Sedari awal kenal Erika, Tomi sudah terobsesi dengan motor dan ngebut. Saat ditanya Erika, Tomi sendiri tidak tahu persis kenapa bisa begitu. Mungkin karena waktu kecil ia suka mainan motor dan suka main games balap jadi terbawa hingga sekarang. Tapi kalau ditanya, ia tidak ingin bercita-cita jadi pembalap. Balap hanya hobi saja. Dengan nada bercanda tapi serius ia berkata cita-citanya adalah menikah dengan Erika. Meski bercanda, tetap saja hal itu membuat Erika tersipu malu.

Salah satu momen yang paling Erika ingat saat ia diajak Tomi menghadiri sebuah acara meet and greet pembalap MotoGP. Kebetulan para riders tour beberapa kota di Indonesia dalam rangka promosi sebuah brand motor ternama. Tidak hanya berfoto, Tomi juga berhasil mendapat tanda tangan sang pembalap di helm dan topinya. Sekarang helm itu dipakainya kemana-mana. Sementara topinya diberikan kepada Erika.

Meski hanya dua tahun kebersamaannya dengan Tomi, banyak kenangan indah yang Erika rasakan. Begitu besar keinginan Erika untuk kembali berdua dan bersama Tomi seperti waktu dulu. Namun kini semua itu sepertinya harus berakhir. 

Sebenarnya ia masih berharap pada Tomi walaupun Tomi sudah menghindar jauh darinya. Coba memberanikan diri, Erika kembali mengontak Tomi dengan harapan ia sudah agak tenang dan mau diajak bicara. Namun usahanya itu tak membuahkan hasil karena nomor kontak Tomi tidak dapat dihubungi lagi.

Kini Erika semakin larut mengurung diri di kamarnya. Kondisinya mirip saat ia masih kecil dimana ia menghabiskan waktu weekend-nya dengan seharian membaca komik kesukaannya di kamar. Terlintas kenangan indah di masa kecilnya. Tiap kali jalan-jalan sama Mama dan Papa, ia pasti minta mampir ke toko buku. Ini seperti agenda wajib bagi Erika. Keduanya memahami keinginan anaknya itu dan senang dengan kebiasaan tersebut.

Ingin rasanya ia mengadu ke sang Mama tapi ia begitu takut dengan responsnya. Ingatannya melayang ke masa kecilnya saat Mama mengajari naik sepeda. Saat ia terjatuh, Mama dengan sigap segera membantu, menenangkan, dan menyemangati.

Di sela kesibukannya, Mama selalu menyempatkan diri hadir di setiap pertandingan basket yang diikuti Erika saat SMP juga SMA. Ia rindu dengan semua momen tersebut. Saat-saat dimana ia memerlukan dukungan atau motivasi, Mama selalu hadir untuknya di waktu yang tepat.
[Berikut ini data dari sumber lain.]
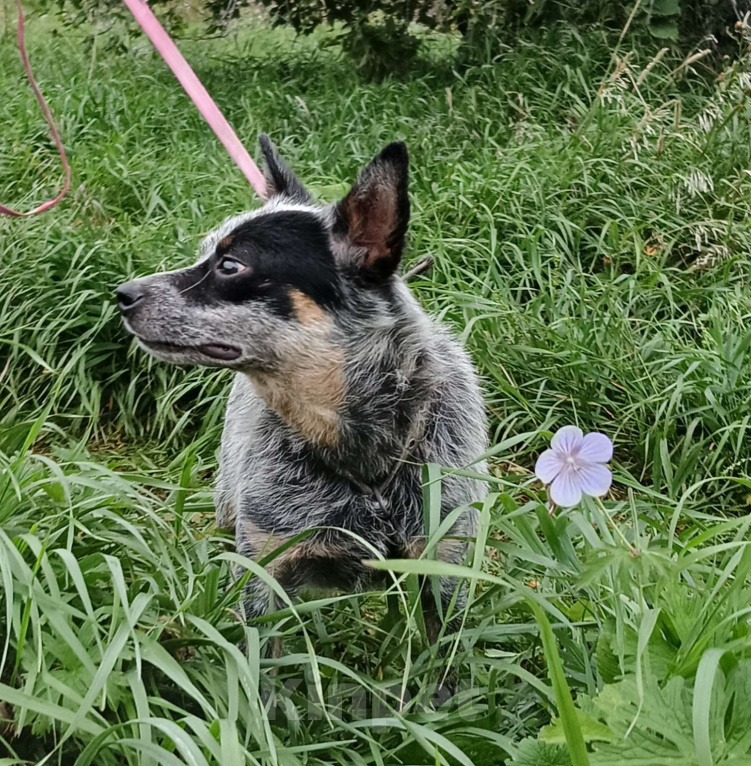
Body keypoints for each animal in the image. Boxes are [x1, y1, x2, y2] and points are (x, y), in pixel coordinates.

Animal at [112, 136, 488, 640]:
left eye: (229, 264)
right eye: (203, 251)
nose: (122, 294)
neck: (364, 465)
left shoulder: (443, 573)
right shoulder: (262, 572)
Berbeda dengan Papa. Menurut Erika, meski kurang dekat secara personal, Papa punya cara sendiri dalam memberi perhatian padanya. Papa selalu ingat ulang tahun Erika. Di setiap ultahnya, Papa suka memberinya hadiah. Terkadang ia mengajak makan, nonton, jalan-jalan, dll. Namun bagi Erika, apa yang diperbuat Papa terkesan formalitas belaka. Menganggap dirinya seperti agenda kantor yang diberi tanda check list jika sudah selesai.
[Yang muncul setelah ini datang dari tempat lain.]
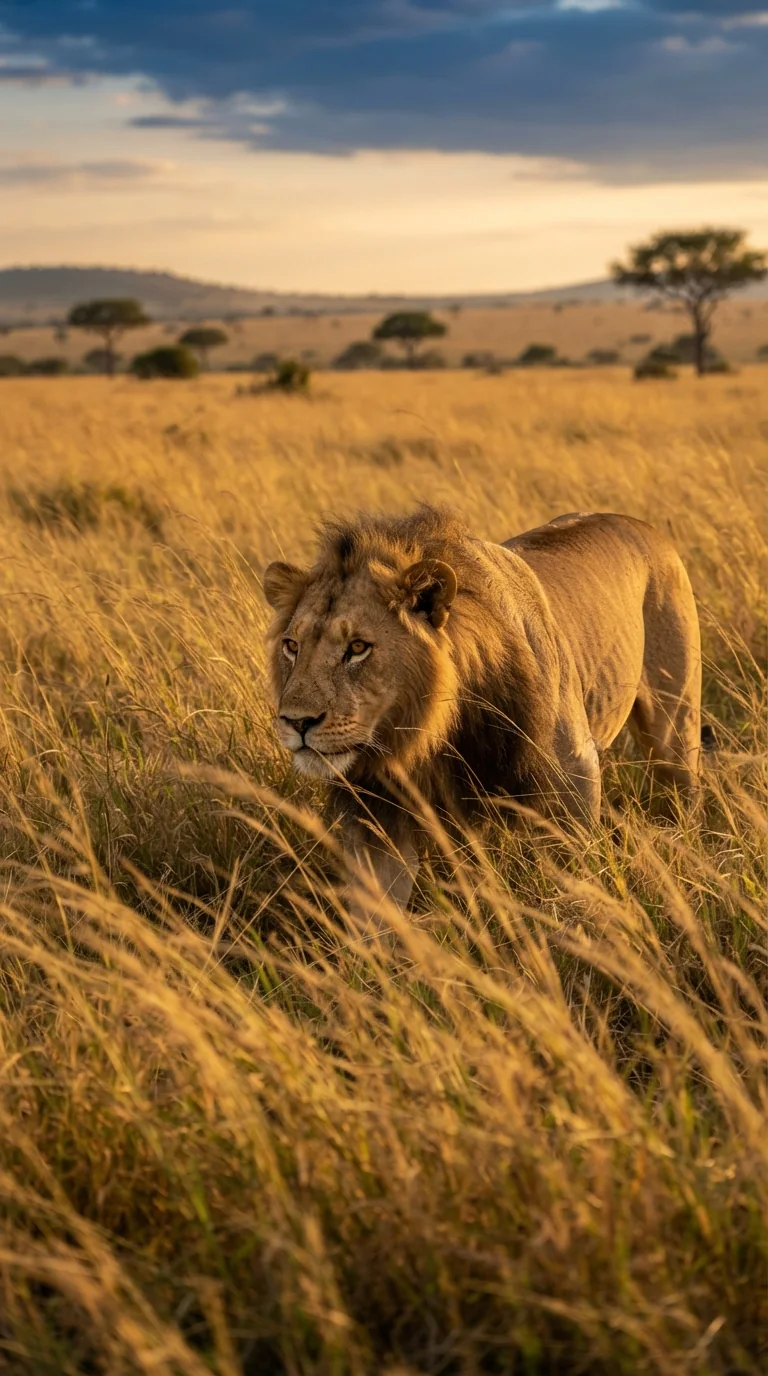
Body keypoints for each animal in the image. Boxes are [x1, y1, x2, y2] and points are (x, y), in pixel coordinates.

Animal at [263, 508, 702, 907]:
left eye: (357, 647)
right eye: (292, 646)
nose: (296, 722)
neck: (434, 736)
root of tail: (638, 523)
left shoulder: (575, 781)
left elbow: (579, 889)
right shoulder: (375, 812)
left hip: (674, 725)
Sebagai seorang pejabat, kadang weekend pun Papa jarang di rumah. Tak heran interaksi dan komunikasi dengannya merupakan kesempatan langka. Meski begitu, Papa tetap peduli padanya. Tak segan ia menunjukkan dukungan dan apresiasi atas setiap hal positif yang dikerjakan atau diraih Erika.